TRENTO. Erano state molestate al Parco delle Albere, il 25 aprile, in occasione della Festa della Liberazione. Dalle testimonianze raccolte dalle attiviste femministe di Non una di meno Trento si parla di palpeggiamenti e ripetute violenze, nella maggior parte dei casi approfittando del buio del parco: più di 40 le donne che hanno subito o che hanno assistito (o riportato racconti di altre amiche e conoscenti) e che hanno deciso di raccontare.

Se il primo grido è stato “guai a chi ci tocca” il secondo quindi si trasforma in un’azione concreta. E’ proprio da questo (triste) punto di partenza che è nato un documento per “rendere questa violenza meno strutturale, più contrastabile da noi tutte”, con tanto di pratiche preventive e di intervento da attuare durante eventi e manifestazioni, per riuscire a crearsi degli spazi “transfemministi e sicuri", dichiara Nudm.

“Questo documento è stato redatto da più persone e compagne che hanno subito o assistito a violenze durante il concerto del 25 aprile 2023 - proseguono le femministe - a Trento, partendo da spunti emersi durante le assemblee tematiche e dalle 43 testimonianze raccolte per misurare la violenza emersa in quell’occasione.

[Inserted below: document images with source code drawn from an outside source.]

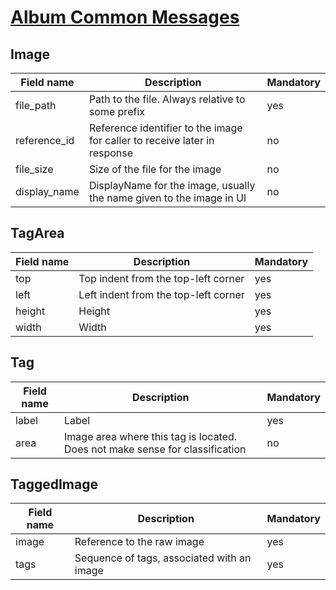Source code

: [Album Common Messages](../../src/main/proto/cortex/api/job/album/common.proto)
======

Image
------
| Field name | Description | Mandatory |
|---|---|---|
| file_path | Path to the file. Always relative to some prefix | yes |
| reference_id | Reference identifier to the image for caller to receive later in response | no |
| file_size | Size of the file for the image | no |
| display_name | DisplayName for the image, usually the name given to the image in UI | no |

TagArea
------
| Field name | Description | Mandatory |
|---|---|---|
| top | Top indent from the top-left corner | yes |
| left | Left indent from the top-left corner | yes |
| height | Height | yes |
| width | Width | yes |

Tag
------
| Field name | Description | Mandatory |
|---|---|---|
| label | Label | yes |
| area | Image area where this tag is located. Does not make sense for classification | no |

TaggedImage
------
| Field name | Description | Mandatory |
|---|---|---|
| image | Reference to the raw image | yes |
| tags | Sequence of tags, associated with an image | yes |
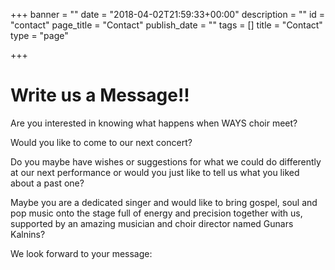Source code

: +++
banner = ""
date = "2018-04-02T21:59:33+00:00"
description = ""
id = "contact"
page_title = "Contact"
publish_date = ""
tags = []
title = "Contact"
type = "page"

+++
# Write us a Message!!

Are you interested in knowing what happens when WAYS choir meet?

Would you like to come to our next concert?

Do you maybe have wishes or suggestions for what we could do differently at our next performance or would you just like to tell us what you liked about a past one?

Maybe you are a dedicated singer and would like to bring gospel, soul and pop music onto the stage full of energy and precision together with us, supported by an amazing musician and choir director named Gunars Kalnins?

We look forward to your message: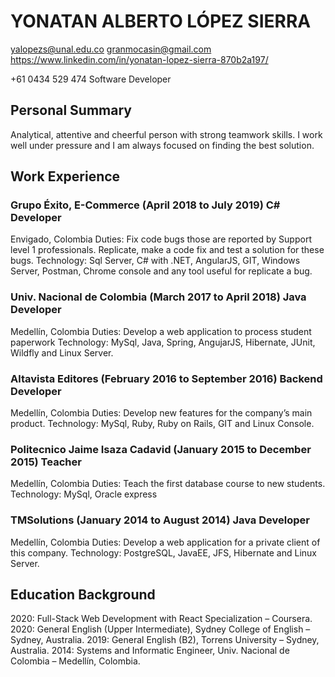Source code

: # YONATAN ALBERTO LÓPEZ SIERRA


yalopezs@unal.edu.co
granmocasin@gmail.com
https://www.linkedin.com/in/yonatan-lopez-sierra-870b2a197/


+61 0434 529 474
Software Developer 

## Personal Summary

Analytical, attentive and cheerful person with strong teamwork skills. I work well under pressure and I am always  focused on finding the best solution.


## Work Experience

### Grupo Éxito, E-Commerce (April 2018 to July 2019)				C# Developer	
Envigado, Colombia
Duties: Fix code bugs those are reported by Support level 1 professionals. Replicate, make a code fix and test a solution for these bugs.
Technology:  Sql Server, C# with .NET, AngularJS, GIT, Windows Server, Postman, Chrome console and any tool useful for replicate a bug.

### Univ. Nacional de Colombia (March 2017 to April 2018) 				Java Developer
Medellín, Colombia
Duties: Develop a web application to process student paperwork
Technology: MySql, Java, Spring, AngujarJS, Hibernate, JUnit, Wildfly and Linux Server. 

### Altavista Editores (February 2016 to September 2016)		    		Backend Developer
Medellín, Colombia
Duties: Develop new features for the company’s main product. 
Technology: MySql, Ruby, Ruby on Rails, GIT and Linux Console.

### Politecnico Jaime Isaza Cadavid (January 2015 to December 2015)		 Teacher
Medellín, Colombia
Duties: Teach the first database course to new students. 
Technology: MySql, Oracle express

### TMSolutions (January 2014 to August 2014)					Java Developer
Medellín, Colombia
Duties: Develop a web application for a private client of this company.
Technology: PostgreSQL, JavaEE, JFS, Hibernate and Linux Server.


## Education Background

2020: Full-Stack Web Development with React Specialization – Coursera.
2020: General English (Upper Intermediate), Sydney College of English – Sydney, Australia.
2019: General English (B2), Torrens University – Sydney, Australia.
2014: Systems and Informatic Engineer, Univ. Nacional de Colombia – Medellín, Colombia.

Desideriamo sia un punto di partenza, una raccolta di pratiche e di idee che possano costruire ragionamenti condivisi. Con la speranza che possa essere integrato, corretto e migliorato da persone e realtà interessate a rendere i propri spazi transfemministi e sicuri”.

Una speranza quindi “che questi ragionamenti non si esauriscano nella progettazione di singoli eventi, ma divengano una lente attraverso la quale guardare ogni giorno alle assemblee, alle interazioni, alle dinamiche, alle narrative che costruiamo individualmente e con altre persone”.

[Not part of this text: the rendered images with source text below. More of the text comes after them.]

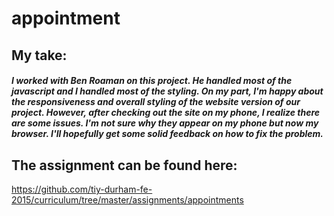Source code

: # appointment

## My take:

##### I worked with Ben Roaman on this project. He handled most of the javascript and I handled most of the styling. On my part, I'm happy about the responsiveness and overall styling of the website version of our project. However, after checking out the site on my phone, I realize there are some issues. I'm not sure why they appear on my phone but now my browser. I'll hopefully get some solid feedback on how to fix the problem.

## The assignment can be found here:

https://github.com/tiy-durham-fe-2015/curriculum/tree/master/assignments/appointments

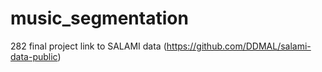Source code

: # music_segmentation
282 final project
link to SALAMI data (https://github.com/DDMAL/salami-data-public)
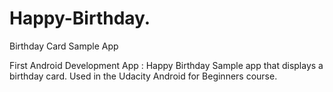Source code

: # Happy-Birthday.
 Birthday Card Sample App

First Android Development App : Happy Birthday
Sample app that displays a birthday card. Used in the Udacity Android for Beginners course.

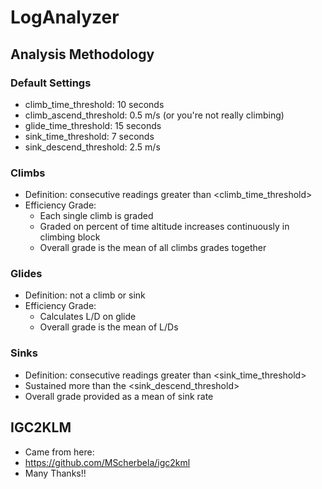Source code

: # LogAnalyzer

## Analysis Methodology
### Default Settings
- climb_time_threshold: 10 seconds
- climb_ascend_threshold: 0.5 m/s (or you're not really climbing)
- glide_time_threshold: 15 seconds
- sink_time_threshold: 7 seconds
- sink_descend_threshold: 2.5 m/s

### Climbs
- Definition: consecutive readings greater than <climb_time_threshold>
- Efficiency Grade:
  - Each single climb is graded
  - Graded on percent of time altitude increases continuously in climbing block
  - Overall grade is the mean of all climbs grades together

### Glides
- Definition: not a climb or sink
- Efficiency Grade:
  - Calculates L/D on glide
  - Overall grade is the mean of L/Ds

### Sinks
- Definition: consecutive readings greater than <sink_time_threshold>
- Sustained more than the <sink_descend_threshold>
- Overall grade provided as a mean of sink rate

## IGC2KLM
- Came from here: 
- https://github.com/MScherbela/igc2kml
- Many Thanks!!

Tre le “fasi” che dovrebbero scandire la realizzazione di tali spazi: pratiche preventive, di intervento e da attuare durante l’evento quando si verificano, e quelle successive alla manifestazione.

Nel documento viene innanzitutto espressamente fatto riferimento alla formazione dello staff, della sicurezza e delle volontarie previste per il contrasto alla violenza di genere. Tutte persone che dovranno “essere ben visibili durante l’evento”, in modo da potersi rivolgere in caso di necessità: “Lo staff, la sicurezza e le volontarie sono responsabili di ciò che succede”, si legge. Ma ancora “chiamare lo spazio, quindi esplicitare i comportamenti che non sono tollerati durante l’evento”. Questo è possibile, per esempio, “predisponendo cartelli che illustrino quali sono i comportamenti considerati violenti e che solo i comportamenti consensuali sono accettati, spiegando cos’è il consenso”. Nel testo viene proposto anche un numero di telefono dedicato e una maggiore illuminazione.

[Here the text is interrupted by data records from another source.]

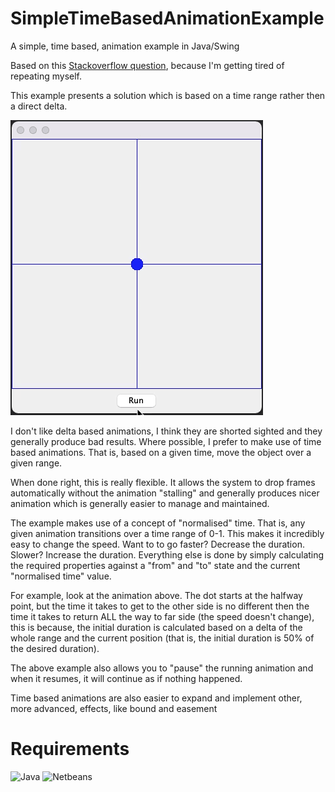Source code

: # SimpleTimeBasedAnimationExample
A simple, time based, animation example in Java/Swing

Based on this [Stackoverflow question](https://stackoverflow.com/questions/70762320/the-oval-is-not-moving-when-i-use-thread-in-java-implementing-runnable-question/70762625#70762625), because I'm getting tired of repeating myself.

This example presents a solution which is based on a time range rather then a direct delta.

<img src="AnimationExample.gif">

I don't like delta based animations, I think they are shorted sighted and they generally produce bad results. Where possible, I prefer to make use of time based animations. That is, based on a given time, move the object over a given range.

When done right, this is really flexible. It allows the system to drop frames automatically without the animation "stalling" and generally produces nicer animation which is generally easier to manage and maintained.

The example makes use of a concept of "normalised" time. That is, any given animation transitions over a time range of 0-1. This makes it incredibly easy to change the speed. Want to to go faster? Decrease the duration. Slower? Increase the duration. Everything else is done by simply calculating the required properties against a "from" and "to" state and the current "normalised time" value.

For example, look at the animation above. The dot starts at the halfway point, but the time it takes to get to the other side is no different then the time it takes to return ALL the way to far side (the speed doesn't change), this is because, the initial duration is calculated based on a delta of the whole range and the current position (that is, the initial duration is 50% of the desired duration).

The above example also allows you to "pause" the running animation and when it resumes, it will continue as if nothing happened.

Time based animations are also easier to expand and implement other, more advanced, effects, like bound and easement

# Requirements

![Java](https://img.shields.io/badge/Java-16.0.2-orange) ![Netbeans](https://img.shields.io/badge/Netbeans-12.4-orange)
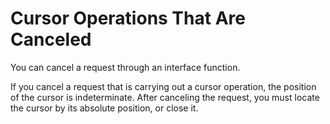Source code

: <!-- loio3bde8f2a6c5f10148d76bd396ebe61c4 -->

# Cursor Operations That Are Canceled

You can cancel a request through an interface function.

If you cancel a request that is carrying out a cursor operation, the position of the cursor is indeterminate. After canceling the request, you must locate the cursor by its absolute position, or close it.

Fondamentale creare rete durante l’evento: “L’intervento da parte dello staff dev’essere immediato, numeroso e volto ad allontanare immediatamente l’aggressore. Predisporre dei punti (stand o gazebo) ai quali le persone possano andare o essere accompagnate nel caso in cui subiscano una violenza e vogliano portare segnalazioni, ricevere ascolto o aiuto”. Tra le soluzioni anche quella di “Interrompere o sospendere l’evento nel momento in cui non si è in grado di garantire la sicurezza”.

Non da ultimo, prevedere un canale o un servizio attivo per raccogliere eventuali segnalazioni successive per raccogliere feedback e testimonianze. “Muoversi insieme per costruire una narrativa che sia congiunta e condivisa attraverso una pratica di accoglienza incondizionata e senza giudizio”.